Exercise prompt: Reproduce every entry that follows word for word, but omit the images.

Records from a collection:

=====

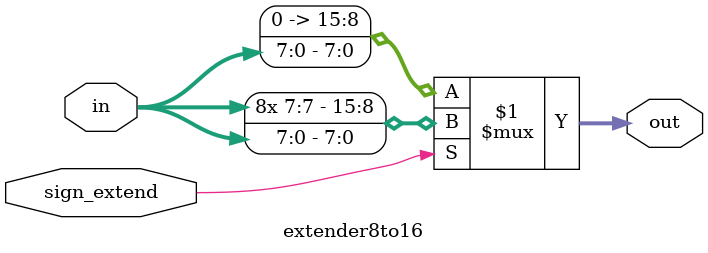
<source format=v>
module extender8to16 (in, sign_extend, out);
  
  input [7:0] in;
  input sign_extend;
  output [15:0] out;
  
  assign out = (sign_extend) ? {{8{in[7]}}, in[7:0]} : {8'b0, in[7:0]};
  
endmodule


</source>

=====

Written answer:
<source format=v>
module extender8to16 (in, sign_extend, out);
  
  input [7:0] in;
  input sign_extend;
  output [15:0] out;
  
  assign out = (sign_extend) ? {{8{in[7]}}, in[7:0]} : {8'b0, in[7:0]};
  
endmodule


</source>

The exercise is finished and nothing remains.